What is it? On her blog Dr DeGruy says P.T.S.S. is a theory that explains the ethology of many of the adaptive survival behaviours in African American communities throughout the United States and the Diaspora. It is a condition that exists as a consequence of multi-generational oppression of Africans and their descendants resulting from centuries of chattel slavery.
Parenting while Black
Some say it’s an excuse. I say it is an explanation; based on my upbringing in Trinidad and now as a parent in England. I observe the way white parents parent there is merit to the argument. Our black ancestors experienced such horror and trauma for well over the 300 years of the transatlantic slave trade. Those experiences are ingrained into to the collective consciousness of black people. It’s in how we parent, live and love.
We are constantly waiting for loss and/or abuse. Some of us are too afraid to take up space for fear of being noticed and having what we hold dear taken way. We were ‘trained’ to think that way and so it passed from generation to generation. Although the true reason may have been lost the effects linger.

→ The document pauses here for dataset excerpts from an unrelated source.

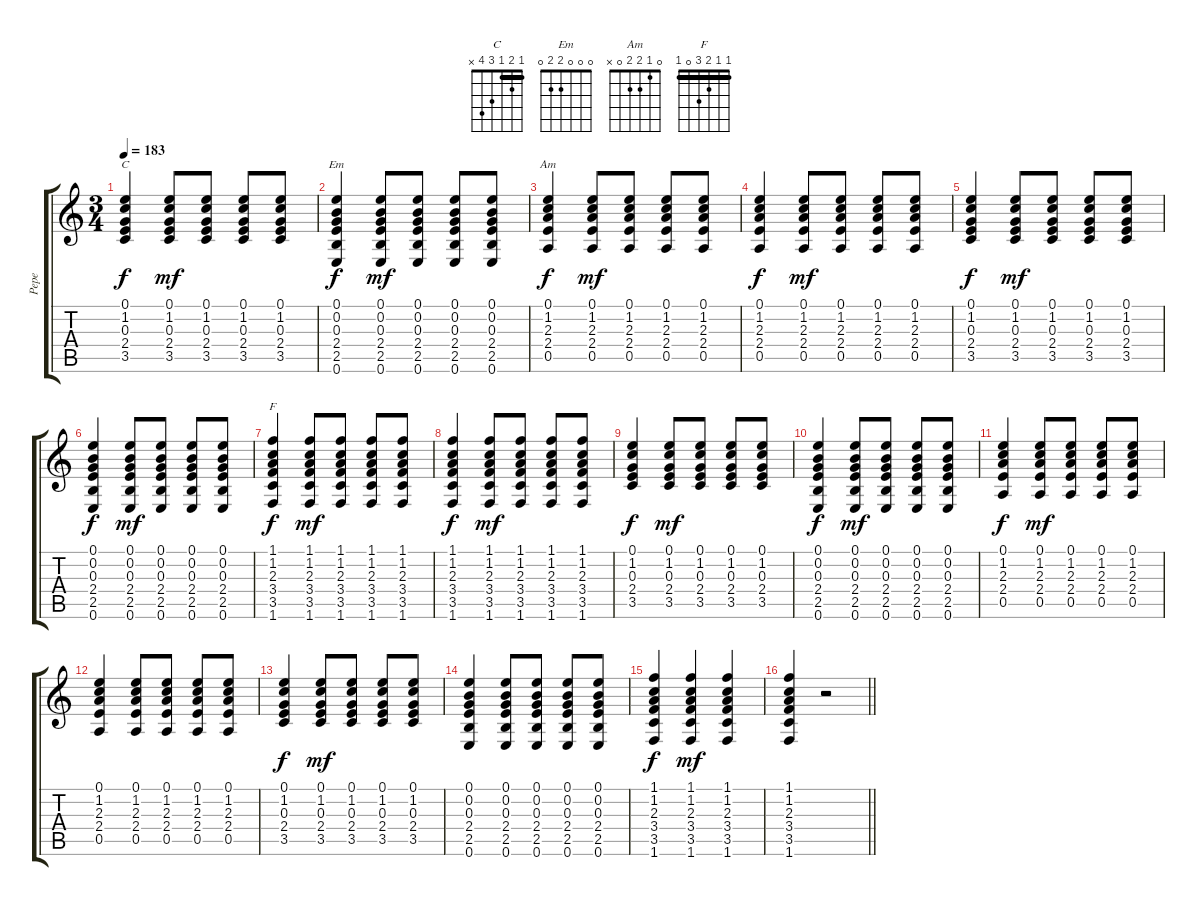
\track ("Pepe" "Pepe") {instrument acousticguitarsteel}
\staff {score tabs}
\tuning (E4 B3 G3 D3 A2 E2) {hide}
\chord ("C" 1 2 1 3 4 x) {barre 1}
\chord ("Em" 0 0 0 2 2 0)
\chord ("Am" 0 1 2 2 0 x)
\chord ("F" 1 1 2 3 0 1) {barre 1}
\ts (3 4)
\tempo 183
\clef g2
\ks c
(0.1 1.2 0.3 2.4 3.5).4{ch "C" dy f} (0.1 1.2 0.3 2.4 3.5).8{dy mf} (0.1 1.2 0.3 2.4 3.5).8 (0.1 1.2 0.3 2.4 3.5).8 (0.1 1.2 0.3 2.4 3.5).8 |
(0.1 0.2 0.3 2.4 2.5 0.6).4{ch "Em" dy f} (0.1 0.2 0.3 2.4 2.5 0.6).8{dy mf} (0.1 0.2 0.3 2.4 2.5 0.6).8 (0.1 0.2 0.3 2.4 2.5 0.6).8 (0.1 0.2 0.3 2.4 2.5 0.6).8 |
(0.1 1.2 2.3 2.4 0.5).4{ch "Am" dy f} (0.1 1.2 2.3 2.4 0.5).8{dy mf} (0.1 1.2 2.3 2.4 0.5).8 (0.1 1.2 2.3 2.4 0.5).8 (0.1 1.2 2.3 2.4 0.5).8 |
(0.1 1.2 2.3 2.4 0.5).4{dy f} (0.1 1.2 2.3 2.4 0.5).8{dy mf} (0.1 1.2 2.3 2.4 0.5).8 (0.1 1.2 2.3 2.4 0.5).8 (0.1 1.2 2.3 2.4 0.5).8 |
(0.1 1.2 0.3 2.4 3.5).4{dy f} (0.1 1.2 0.3 2.4 3.5).8{dy mf} (0.1 1.2 0.3 2.4 3.5).8 (0.1 1.2 0.3 2.4 3.5).8 (0.1 1.2 0.3 2.4 3.5).8 |
(0.1 0.2 0.3 2.4 2.5 0.6).4{dy f} (0.1 0.2 0.3 2.4 2.5 0.6).8{dy mf} (0.1 0.2 0.3 2.4 2.5 0.6).8 (0.1 0.2 0.3 2.4 2.5 0.6).8 (0.1 0.2 0.3 2.4 2.5 0.6).8 |
(1.1 1.2 2.3 3.4 3.5 1.6).4{ch "F" dy f} (1.1 1.2 2.3 3.4 3.5 1.6).8{dy mf} (1.1 1.2 2.3 3.4 3.5 1.6).8 (1.1 1.2 2.3 3.4 3.5 1.6).8 (1.1 1.2 2.3 3.4 3.5 1.6).8 |
(1.1 1.2 2.3 3.4 3.5 1.6).4{dy f} (1.1 1.2 2.3 3.4 3.5 1.6).8{dy mf} (1.1 1.2 2.3 3.4 3.5 1.6).8 (1.1 1.2 2.3 3.4 3.5 1.6).8 (1.1 1.2 2.3 3.4 3.5 1.6).8 |
(0.1 1.2 0.3 2.4 3.5).4{dy f} (0.1 1.2 0.3 2.4 3.5).8{dy mf} (0.1 1.2 0.3 2.4 3.5).8 (0.1 1.2 0.3 2.4 3.5).8 (0.1 1.2 0.3 2.4 3.5).8 |
(0.1 0.2 0.3 2.4 2.5 0.6).4{dy f} (0.1 0.2 0.3 2.4 2.5 0.6).8{dy mf} (0.1 0.2 0.3 2.4 2.5 0.6).8 (0.1 0.2 0.3 2.4 2.5 0.6).8 (0.1 0.2 0.3 2.4 2.5 0.6).8 |
(0.1 1.2 2.3 2.4 0.5).4{dy f} (0.1 1.2 2.3 2.4 0.5).8{dy mf} (0.1 1.2 2.3 2.4 0.5).8 (0.1 1.2 2.3 2.4 0.5).8 (0.1 1.2 2.3 2.4 0.5).8 |
(0.1 1.2 2.3 2.4 0.5).4 (0.1 1.2 2.3 2.4 0.5).8 (0.1 1.2 2.3 2.4 0.5).8 (0.1 1.2 2.3 2.4 0.5).8 (0.1 1.2 2.3 2.4 0.5).8 |
(0.1 1.2 0.3 2.4 3.5).4{dy f} (0.1 1.2 0.3 2.4 3.5).8{dy mf} (0.1 1.2 0.3 2.4 3.5).8 (0.1 1.2 0.3 2.4 3.5).8 (0.1 1.2 0.3 2.4 3.5).8 |
(0.1 0.2 0.3 2.4 2.5 0.6).4 (0.1 0.2 0.3 2.4 2.5 0.6).8 (0.1 0.2 0.3 2.4 2.5 0.6).8 (0.1 0.2 0.3 2.4 2.5 0.6).8 (0.1 0.2 0.3 2.4 2.5 0.6).8 |
(1.1 1.2 2.3 3.4 3.5 1.6).4{dy f} (1.1 1.2 2.3 3.4 3.5 1.6).4{dy mf} (1.1 1.2 2.3 3.4 3.5 1.6).4 |
\barLineRight lightlight
(1.1 1.2 2.3 3.4 3.5 1.6).4 r.2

I’ve written specifically about my feelings and experience of being a black mother in England. I recognise those old fears mentioned above. Although it’s an effort to (re)programme the mind, change I (we) must. The change should start with my generation of parents. Our children should be to allowed express themselves just as any other child. Free to live.
Dr. DeGruy talks about Vacant Esteem as sign of PTSS. It’s a symptom I recognise and it’s one more than anything I have to work on. It ‘refers to as primary esteem, along with feelings of hopelessness, depression and a general self destructive outlook.’ Who would want to pass that on to their child? That said there we some lessons which are vital to our survival. So its striking a balance.
This morning (20.10.19) Wendell Pierce was on Good Morning Britain. She was asked by Susanna Reid how he felt about Duchess of Sussex (Meghan Markle) comments during her interview with Journalist Tom Bradby in ITV documentary Meghan & Harry: An African Journey. Tears came to my eyes as he spoke, he said,
‘… I’m sure her mother raised her well and prepared her for the nasty side of human nature … any woman of colour would teach their child, like my parents taught me. There will be people out there that do not have your interest at heart, those are not the people you focus on….’
The struggle is real striking a balance to empower rather than stifle. I think we start by acknowledging our experiences, how they have impacted us AND most importantly make a decision not to over-parent OR not pass on our demons to the next generation.
What are your thoughts? I’d love to hear from you. What are the challenges to your parenting journey?